*** Information shown Section Begins ***
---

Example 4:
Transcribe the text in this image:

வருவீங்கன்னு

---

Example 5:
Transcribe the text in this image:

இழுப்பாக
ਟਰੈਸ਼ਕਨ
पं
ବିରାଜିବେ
*** Information shown Section Ends ***
Print the listing above in its entirety, with every line exact.

---

Example 4:
Transcribe the text in this image:

வருவீங்கன்னு

---

Example 5:
Transcribe the text in this image:

இழுப்பாக
ਟਰੈਸ਼ਕਨ
पं
ବିରାଜିବେ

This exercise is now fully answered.